• SOURCE EXTRACT:
******************************

It’s not diamonds, of course, but rather shards of broken glass–bottles, vials and Lord knows what else–accumulated over many years in this beleaguered and predominantly black section of the city. This harsh Humboldt Park intersection is one that most of you will never see, unless you get lost on your way someplace else or are in search of an illegal substance to buy.

But you should have seen what took place there one Sunday afternoon in August, when a group of young, white and relatively privileged theater artists poured out of a nearby brick building and proceeded to have a parade.

In other parts of the city, the 8-year-old Redmoon Theater Company has become famous for its parades and outdoor performances. Though the troupe has staged its inventive puppet/mask theatrical productions to critical acclaim at ticket-selling venues such as Steppenwolf and Pegasus, its free outdoor spectacles, at the Museum of Contemporary Art and at North Avenue Beach, have wowed the masses. Its annual Halloween Lantern Parade and Spectacle attracts thousands of people.

But in many areas of Humboldt Park, parades are as rare as high-paying jobs and iced cappuccinos.

“The parade was just our way of saying thanks for letting us come into the neighborhood,” Jim Lasko told residents afterward. (Lasko, with Blair Thomas, is co-founder and co-artistic director of Redmoon.)

It was last fall that Lasko, Thomas and other company members began driving around in search of a new set-building and rehearsal space, having outgrown the 1,500-square-foot Logan Square building that had served the troupes purposes for six years.

******************************

• MATERIAL SHOWN:
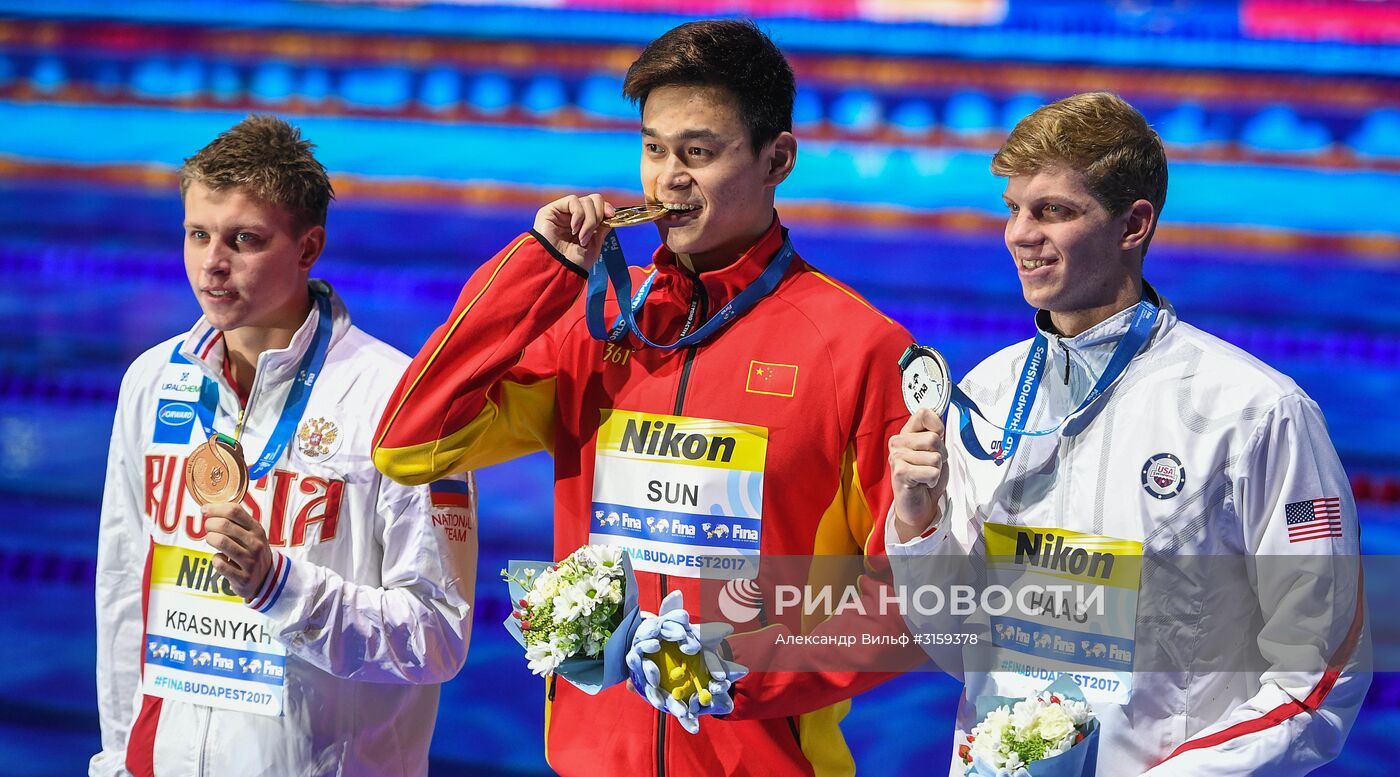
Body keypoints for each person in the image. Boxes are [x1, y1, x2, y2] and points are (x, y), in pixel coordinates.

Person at [373, 19, 915, 777]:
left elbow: (912, 603)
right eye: (654, 148)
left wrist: (740, 671)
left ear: (777, 160)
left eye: (699, 151)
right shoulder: (593, 326)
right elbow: (410, 443)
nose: (668, 178)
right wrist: (536, 272)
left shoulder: (855, 348)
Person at [886, 91, 1370, 775]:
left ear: (1133, 224)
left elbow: (1318, 674)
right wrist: (918, 521)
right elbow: (956, 645)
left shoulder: (1255, 411)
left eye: (1052, 210)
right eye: (1014, 208)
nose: (1019, 234)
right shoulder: (986, 396)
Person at [91, 115, 477, 777]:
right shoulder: (153, 383)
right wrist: (117, 760)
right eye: (197, 234)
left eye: (244, 239)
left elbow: (437, 634)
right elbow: (125, 591)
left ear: (308, 247)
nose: (212, 263)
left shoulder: (399, 400)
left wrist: (282, 586)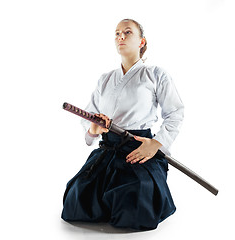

******************************

• DIRECTIONS FOR THIS TASK: From the text about the Redmoon Theater Company, list every venue it names where the troupe has staged productions or outdoor spectacles.

• SOLUTION TO THIS TASK:
Steppenwolf
Pegasus
Museum of Contemporary Art
North Avenue Beach